Type Hints for Dynamic Class Creation

Posted on Sun, 15 Mar 2020 in Python

Type hints in Python are cool. Projects of any size can benefit from them. Actually for projects bigger than 50-60 modules or with more than 5 developers involved type hints become crucial to keep its code quality at a reasonable level. And it looks like it is my favorite topic to write about.

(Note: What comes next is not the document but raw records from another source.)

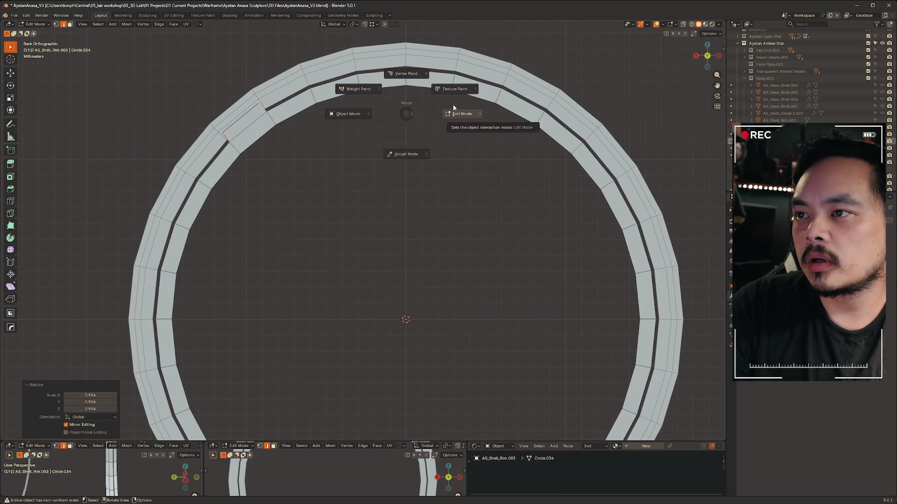
{"action": "key", "text": "Escape"}
{"action": "key", "text": "Tab"}
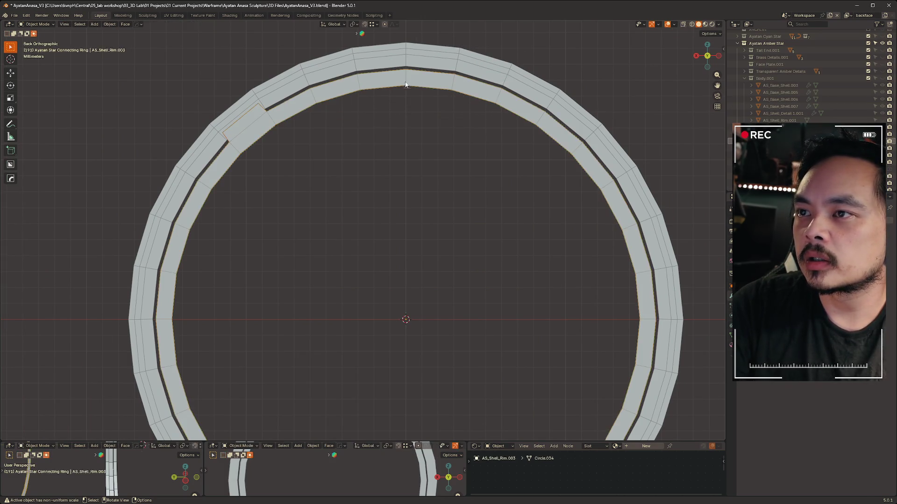
{"action": "key", "text": "s"}
{"action": "scroll", "coordinate": [278, 92], "scroll_direction": "up", "scroll_amount": 5, "text": "alt"}
{"action": "scroll", "coordinate": [445, 167], "scroll_direction": "down", "scroll_amount": 3, "text": "alt"}
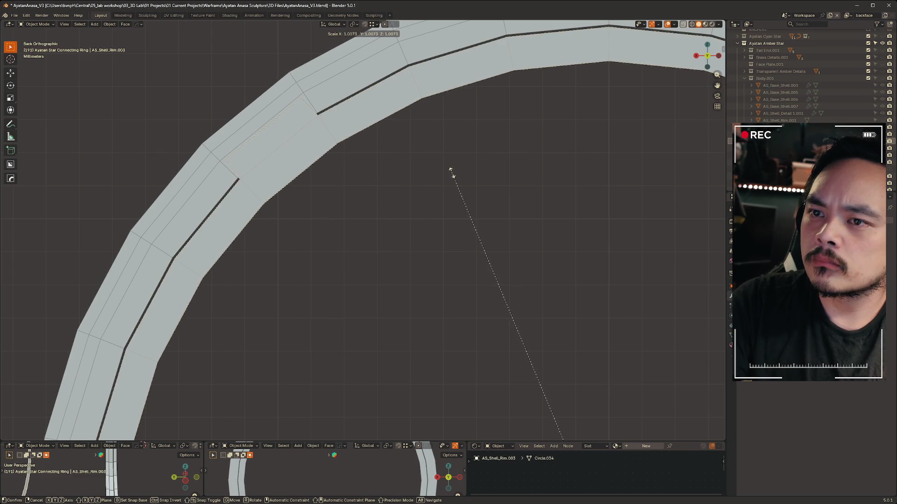
{"action": "left_click", "coordinate": [451, 172]}
{"action": "scroll", "coordinate": [449, 194], "scroll_direction": "down", "scroll_amount": 6}
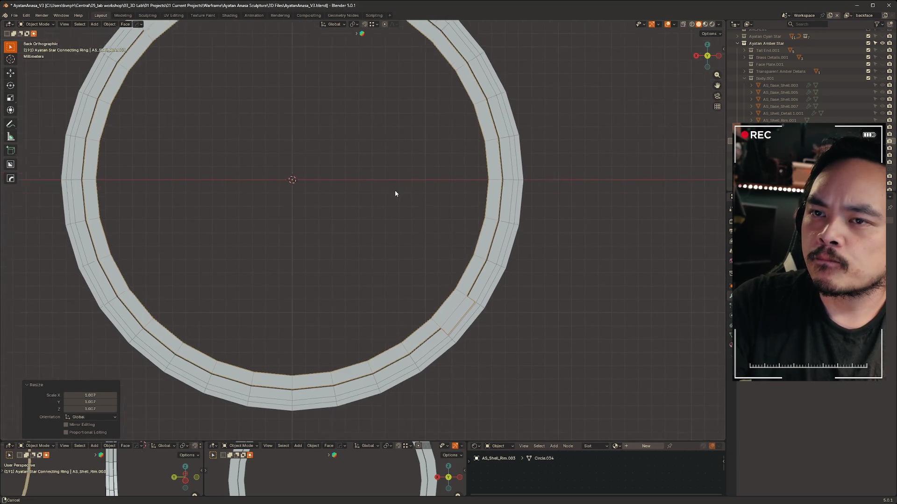
{"action": "middle_click_drag", "start_coordinate": [395, 193], "coordinate": [497, 287], "text": "shift"}
{"action": "middle_click_drag", "start_coordinate": [556, 307], "coordinate": [444, 266], "text": "shift"}
{"action": "scroll", "coordinate": [450, 264], "scroll_direction": "down", "scroll_amount": 2}
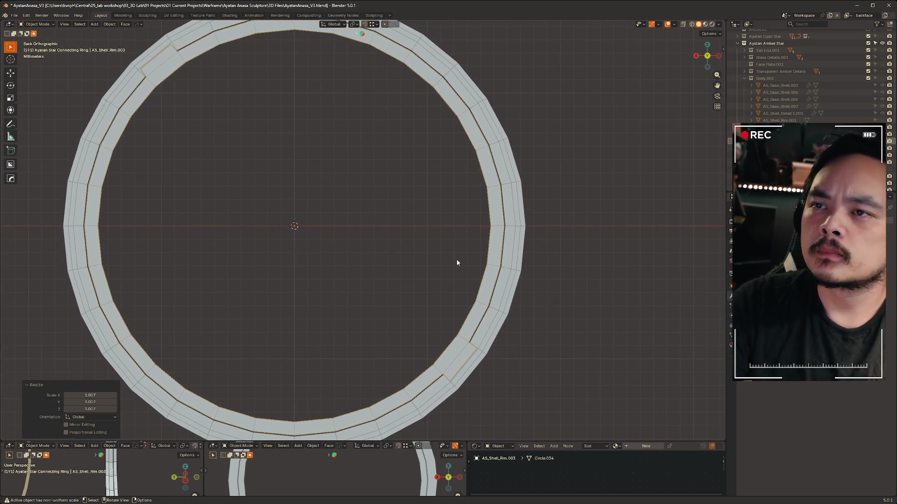
{"action": "scroll", "coordinate": [451, 259], "scroll_direction": "down", "scroll_amount": 1}
In Edit Mode, delete the faces on the ring's right half.
{"action": "key", "text": "ctrl+Tab"}
{"action": "left_click", "coordinate": [473, 201]}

But sometimes, its realization in Python is counterintuitive or even confusing. You have to write a code that has no sense but typing, for example, in case of dynamic type creation and necessity of using cast function. Well, technically all type hints in Python have no sense but typing. However, in the vast majority of cases, type annotation adds clarity to the code, not confusion.

Long story short. Recently one of my colleges has implemented a new feature in our project. As part of its design there is quite a lot of function that looks like that:

from typing import Type


class BaseClass:
    pass


def create_subclass(**args) -> Type[BaseClass]:
    return type(
        'SubClass',
        (BaseClass,),
        args
    )

The only problem with this code is that PyCharm marks it as not correct type-wise: Expected type 'Type[BaseClass]', got 'type' instead. Autocompletion works. But this highlighted block stops me every time I see it. mypy doesn't find any problems with that code showing Success: no issues found in 1 source file. That looks right.

It looks right, but mypy does nothing with that code. I made an additional experiment with it. Even if I put WrongBase instead of BaseClass in type function, it doesn't find any problem.

I thought there was a typed alternative for type function. Like one we have for named tuples. There is no such thing in the typing library. Probably the main reason is that type in this context isn't used often.

However, the construction itself looks like its type can be calculated automatically. At least it can be true for some cases. Why? Because of the type function definition. We have a tuple with base types. So, as a result, we get a subtype of them.

This statement makes sense only if you have only one base class and do not add extra methods to the subclass. Before evaluating type function you don't have a subclass. It is impossible to annotate the result. In the simplest case (one base, no extra things changing class interface) it is possible to say that the result has the type equals to the base class.

Sometimes even if you have some changes, it is Ok to say that the type of this construction is equal to the base class. Often type is used to make some new classes with a predefined interface.

However in the case of multiple base classes it hard to say what the type hint should be used. I don't know how to write a type hint for construction with two or more superclasses. Union?

And type creates a new class. You can bounce methods that change the public interface. This construction can get a list of basses that have been built dynamically. And it makes automatic type hints next to impossible here.

So we have to find a workaround. The only way I've found is to use the cast function. It solves the problem because we have only one base class and can use it as a cast parameter. But it looks a bit strange in the code.

from typing import Type, cast


class BaseClass:
    pass

def create_subclass(**args) -> Type[BaseClass]:
    return cast(
        Type[BaseClass], 
        type('SubClass', (BaseClass,), args)
    )

The cast function is similar to dynamic_cast in C++: let's pretend that this is an instance of A and prey that it is always true. But in Python, we don't worry about it. Firstly, it does nothing, just mark its argument with a given type. Secondly, if something has the required attribute it matches. It can cause errors and hard-to-find bugs, but it's a different story. And it is the way how Python and other interpreted languages work.

There are a lot of typing hint constructions that look strange. Mainly because of the optionality of typing in Python. However, type hinting solidifies big Python projects. I can't stress enough how important is to use them in your everyday work. Yes, it will fight common sense and dynamic Python nature from time to time, but it worth using them.